Putin acted in response to an insistent personal request from President George W. Bush, ahead of their summit meeting on May 25.


It marks a sea change in Russian policy. Bush achieved what the Clinton administration, in eight years of diplomatic acrobatics, failed to pull off: cancellation of the Russian-Iranian nuclear deal, under which Boris Yeltsin and later Putin undertook to supply, install and operate the Iranian reactor. Washington argued that the facility would enable the Iranians to develop operational nuclear weapons by 2005.


In sacrificing a major transaction of vital interest to Russia, its armed forces and its military and nuclear industries, the Russian leader has placed his trust in his personal ties with the US president and expects America to make proper restitution for Russia’s loss.


The Russian leader plans to announce the scrapping of the project during his Moscow summit with Bush on May 25. This would be an important feather in Bush’s cap, enhancing his leadership reputation at home and abroad, at the forefront of the worldwide campaign to punish both terrorists and rogue governments seeking to acquire weapons of mass destruction.

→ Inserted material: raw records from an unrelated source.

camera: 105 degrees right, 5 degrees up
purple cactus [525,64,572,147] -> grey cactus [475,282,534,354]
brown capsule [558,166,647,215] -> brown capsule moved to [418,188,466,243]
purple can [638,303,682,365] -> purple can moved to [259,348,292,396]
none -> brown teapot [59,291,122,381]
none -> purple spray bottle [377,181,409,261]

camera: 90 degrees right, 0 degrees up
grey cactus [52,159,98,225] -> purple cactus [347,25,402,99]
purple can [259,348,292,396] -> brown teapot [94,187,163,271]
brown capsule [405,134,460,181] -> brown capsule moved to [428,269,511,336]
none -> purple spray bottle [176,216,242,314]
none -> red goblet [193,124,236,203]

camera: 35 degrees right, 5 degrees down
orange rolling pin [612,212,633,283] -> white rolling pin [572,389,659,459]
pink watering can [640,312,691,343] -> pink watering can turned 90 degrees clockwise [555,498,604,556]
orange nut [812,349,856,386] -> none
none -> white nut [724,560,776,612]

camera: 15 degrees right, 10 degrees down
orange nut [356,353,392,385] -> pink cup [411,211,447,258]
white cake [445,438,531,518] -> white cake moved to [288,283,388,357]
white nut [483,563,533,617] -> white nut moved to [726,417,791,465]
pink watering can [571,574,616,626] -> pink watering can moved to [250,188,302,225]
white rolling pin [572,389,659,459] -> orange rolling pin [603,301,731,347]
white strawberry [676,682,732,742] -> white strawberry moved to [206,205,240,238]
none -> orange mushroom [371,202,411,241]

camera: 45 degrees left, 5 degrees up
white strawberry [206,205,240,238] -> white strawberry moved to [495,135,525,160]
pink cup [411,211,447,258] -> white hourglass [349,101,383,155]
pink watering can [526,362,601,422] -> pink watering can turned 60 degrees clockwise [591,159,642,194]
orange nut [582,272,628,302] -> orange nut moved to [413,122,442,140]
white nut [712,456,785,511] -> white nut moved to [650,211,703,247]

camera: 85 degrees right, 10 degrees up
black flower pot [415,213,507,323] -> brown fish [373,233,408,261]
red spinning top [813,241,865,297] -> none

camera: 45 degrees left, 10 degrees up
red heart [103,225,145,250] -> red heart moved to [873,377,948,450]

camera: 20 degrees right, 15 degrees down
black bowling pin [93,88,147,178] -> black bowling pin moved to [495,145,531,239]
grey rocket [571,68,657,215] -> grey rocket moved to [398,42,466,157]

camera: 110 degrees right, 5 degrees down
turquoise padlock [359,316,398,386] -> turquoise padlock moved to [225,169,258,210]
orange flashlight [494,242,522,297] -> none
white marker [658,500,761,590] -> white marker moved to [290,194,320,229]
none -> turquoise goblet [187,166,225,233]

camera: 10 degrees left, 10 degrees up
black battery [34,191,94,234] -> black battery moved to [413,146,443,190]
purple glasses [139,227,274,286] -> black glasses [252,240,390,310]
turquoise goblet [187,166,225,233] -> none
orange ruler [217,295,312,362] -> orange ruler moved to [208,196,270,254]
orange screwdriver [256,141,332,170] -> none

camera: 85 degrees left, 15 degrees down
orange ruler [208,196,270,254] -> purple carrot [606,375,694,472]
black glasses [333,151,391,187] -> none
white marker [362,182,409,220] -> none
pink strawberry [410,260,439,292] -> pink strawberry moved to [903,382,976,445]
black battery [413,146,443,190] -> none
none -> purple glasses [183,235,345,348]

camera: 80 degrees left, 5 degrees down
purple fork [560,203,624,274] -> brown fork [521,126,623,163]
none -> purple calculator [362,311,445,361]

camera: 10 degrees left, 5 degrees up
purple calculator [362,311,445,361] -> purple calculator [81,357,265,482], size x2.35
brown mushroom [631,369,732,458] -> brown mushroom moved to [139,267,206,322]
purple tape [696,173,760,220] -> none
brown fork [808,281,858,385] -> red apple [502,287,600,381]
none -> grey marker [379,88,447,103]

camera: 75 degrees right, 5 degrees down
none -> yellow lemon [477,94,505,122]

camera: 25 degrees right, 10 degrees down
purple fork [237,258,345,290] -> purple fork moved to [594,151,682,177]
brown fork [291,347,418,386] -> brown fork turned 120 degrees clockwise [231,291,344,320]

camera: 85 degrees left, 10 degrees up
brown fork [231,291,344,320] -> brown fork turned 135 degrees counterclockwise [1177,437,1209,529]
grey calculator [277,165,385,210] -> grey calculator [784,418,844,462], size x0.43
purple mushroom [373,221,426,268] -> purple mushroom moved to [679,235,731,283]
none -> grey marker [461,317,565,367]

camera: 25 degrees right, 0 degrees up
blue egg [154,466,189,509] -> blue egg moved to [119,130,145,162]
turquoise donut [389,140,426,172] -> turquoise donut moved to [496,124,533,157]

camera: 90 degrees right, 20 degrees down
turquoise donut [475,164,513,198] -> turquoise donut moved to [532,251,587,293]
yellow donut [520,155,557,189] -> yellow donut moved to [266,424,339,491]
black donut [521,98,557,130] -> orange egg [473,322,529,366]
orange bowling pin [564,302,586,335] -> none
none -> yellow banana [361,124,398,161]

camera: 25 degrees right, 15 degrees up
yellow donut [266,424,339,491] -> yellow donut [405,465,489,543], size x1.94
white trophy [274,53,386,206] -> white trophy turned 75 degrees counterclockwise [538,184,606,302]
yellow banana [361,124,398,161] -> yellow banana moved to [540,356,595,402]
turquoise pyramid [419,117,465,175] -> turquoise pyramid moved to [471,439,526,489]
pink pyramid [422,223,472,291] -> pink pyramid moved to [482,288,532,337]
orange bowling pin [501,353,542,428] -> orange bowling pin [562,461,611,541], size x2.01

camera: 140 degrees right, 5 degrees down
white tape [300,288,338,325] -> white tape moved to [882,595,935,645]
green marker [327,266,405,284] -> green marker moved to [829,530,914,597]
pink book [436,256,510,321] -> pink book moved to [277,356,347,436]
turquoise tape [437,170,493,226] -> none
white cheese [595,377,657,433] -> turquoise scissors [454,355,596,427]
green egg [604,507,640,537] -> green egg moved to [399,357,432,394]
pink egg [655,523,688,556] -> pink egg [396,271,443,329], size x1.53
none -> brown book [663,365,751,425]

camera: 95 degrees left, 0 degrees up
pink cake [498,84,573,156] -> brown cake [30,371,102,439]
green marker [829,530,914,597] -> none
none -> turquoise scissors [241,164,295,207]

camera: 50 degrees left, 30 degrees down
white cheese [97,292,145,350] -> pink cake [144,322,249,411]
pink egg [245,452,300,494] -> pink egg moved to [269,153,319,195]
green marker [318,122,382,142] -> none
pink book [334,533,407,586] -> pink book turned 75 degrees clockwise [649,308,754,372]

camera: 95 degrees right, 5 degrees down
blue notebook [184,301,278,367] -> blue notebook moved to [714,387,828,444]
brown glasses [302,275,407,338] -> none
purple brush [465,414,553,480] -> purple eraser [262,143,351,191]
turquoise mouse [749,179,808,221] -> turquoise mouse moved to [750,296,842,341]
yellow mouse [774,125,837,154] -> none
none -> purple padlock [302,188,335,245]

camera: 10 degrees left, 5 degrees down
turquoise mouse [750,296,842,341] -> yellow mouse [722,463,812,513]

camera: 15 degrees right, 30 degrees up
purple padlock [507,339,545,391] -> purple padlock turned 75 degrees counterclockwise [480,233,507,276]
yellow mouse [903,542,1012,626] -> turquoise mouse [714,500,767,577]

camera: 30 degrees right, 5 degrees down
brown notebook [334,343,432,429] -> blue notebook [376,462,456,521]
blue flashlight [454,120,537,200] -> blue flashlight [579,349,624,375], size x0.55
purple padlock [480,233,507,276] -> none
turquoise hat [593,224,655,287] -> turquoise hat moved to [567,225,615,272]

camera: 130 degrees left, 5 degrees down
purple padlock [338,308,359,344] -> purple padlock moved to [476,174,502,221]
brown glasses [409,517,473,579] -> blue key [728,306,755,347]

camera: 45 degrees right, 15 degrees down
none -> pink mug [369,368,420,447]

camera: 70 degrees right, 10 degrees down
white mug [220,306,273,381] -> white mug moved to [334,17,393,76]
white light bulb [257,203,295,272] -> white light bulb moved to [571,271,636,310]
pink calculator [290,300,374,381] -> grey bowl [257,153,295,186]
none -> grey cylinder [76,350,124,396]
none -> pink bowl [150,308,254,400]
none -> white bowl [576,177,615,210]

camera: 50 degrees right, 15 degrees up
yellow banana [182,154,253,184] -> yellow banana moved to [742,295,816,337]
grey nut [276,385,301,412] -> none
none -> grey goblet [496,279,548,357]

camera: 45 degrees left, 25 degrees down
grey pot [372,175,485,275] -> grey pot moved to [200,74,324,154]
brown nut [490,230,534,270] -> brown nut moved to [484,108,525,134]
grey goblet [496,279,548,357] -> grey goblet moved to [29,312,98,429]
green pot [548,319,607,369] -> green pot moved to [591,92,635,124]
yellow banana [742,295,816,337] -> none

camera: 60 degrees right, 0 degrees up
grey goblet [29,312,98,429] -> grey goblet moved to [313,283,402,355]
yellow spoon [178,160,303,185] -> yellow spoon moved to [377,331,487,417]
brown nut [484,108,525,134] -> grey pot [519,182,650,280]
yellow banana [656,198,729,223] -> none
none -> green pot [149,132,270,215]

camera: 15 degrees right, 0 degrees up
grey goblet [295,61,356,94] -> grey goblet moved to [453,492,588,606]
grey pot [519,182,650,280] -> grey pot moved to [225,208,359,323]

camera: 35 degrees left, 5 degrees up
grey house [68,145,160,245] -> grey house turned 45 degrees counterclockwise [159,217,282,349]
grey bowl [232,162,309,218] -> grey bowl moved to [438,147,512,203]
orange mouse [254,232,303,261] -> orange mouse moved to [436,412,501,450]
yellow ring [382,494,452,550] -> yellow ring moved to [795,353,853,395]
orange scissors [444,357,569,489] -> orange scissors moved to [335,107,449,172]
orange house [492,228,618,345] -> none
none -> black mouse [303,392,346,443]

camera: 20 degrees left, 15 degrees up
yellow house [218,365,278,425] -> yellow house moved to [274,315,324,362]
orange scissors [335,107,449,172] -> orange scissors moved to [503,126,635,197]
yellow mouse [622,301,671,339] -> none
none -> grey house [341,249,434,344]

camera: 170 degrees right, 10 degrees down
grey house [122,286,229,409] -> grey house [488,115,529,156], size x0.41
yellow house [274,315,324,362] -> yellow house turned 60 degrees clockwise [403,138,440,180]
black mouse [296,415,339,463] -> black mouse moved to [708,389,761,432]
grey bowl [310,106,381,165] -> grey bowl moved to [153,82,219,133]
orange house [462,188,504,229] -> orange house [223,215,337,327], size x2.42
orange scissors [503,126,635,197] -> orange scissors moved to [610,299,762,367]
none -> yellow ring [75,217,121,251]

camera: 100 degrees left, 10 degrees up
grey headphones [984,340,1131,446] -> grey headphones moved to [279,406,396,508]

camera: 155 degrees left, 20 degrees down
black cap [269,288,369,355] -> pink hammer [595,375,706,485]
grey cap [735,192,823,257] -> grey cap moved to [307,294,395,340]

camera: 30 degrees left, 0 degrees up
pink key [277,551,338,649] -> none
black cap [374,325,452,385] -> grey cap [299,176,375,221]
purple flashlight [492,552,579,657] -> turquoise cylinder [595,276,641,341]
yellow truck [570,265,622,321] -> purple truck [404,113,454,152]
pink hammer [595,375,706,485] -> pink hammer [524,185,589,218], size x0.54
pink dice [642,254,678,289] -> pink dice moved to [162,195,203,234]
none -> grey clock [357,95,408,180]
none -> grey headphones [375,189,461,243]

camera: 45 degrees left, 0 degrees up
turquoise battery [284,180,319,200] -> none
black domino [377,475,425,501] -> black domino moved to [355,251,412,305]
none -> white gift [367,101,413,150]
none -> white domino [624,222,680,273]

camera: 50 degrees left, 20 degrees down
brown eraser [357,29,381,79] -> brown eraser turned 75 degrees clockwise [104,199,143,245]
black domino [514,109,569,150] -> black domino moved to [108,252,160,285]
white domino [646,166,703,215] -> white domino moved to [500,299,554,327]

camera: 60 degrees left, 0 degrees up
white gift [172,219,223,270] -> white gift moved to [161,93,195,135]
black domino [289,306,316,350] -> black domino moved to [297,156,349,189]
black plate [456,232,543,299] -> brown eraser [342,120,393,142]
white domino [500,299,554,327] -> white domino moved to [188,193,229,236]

The proliferation of nuclear, biological and chemical weapons will be a key issue on the Bush-Putin summit agenda. Putin is acutely aware that US CIA director George Tenet, in his recent appearance before the Senate’s armed services committee, said hard things about Russia’s continued sale of these systems to many countries, including Iran. By cutting off Russian assistance to Iran’s nuclear program, Putin shows Bush that Tenet’s comments were unfounded, uttered only to give voice to the opponents in Washington of the two presidents’ close working relationship.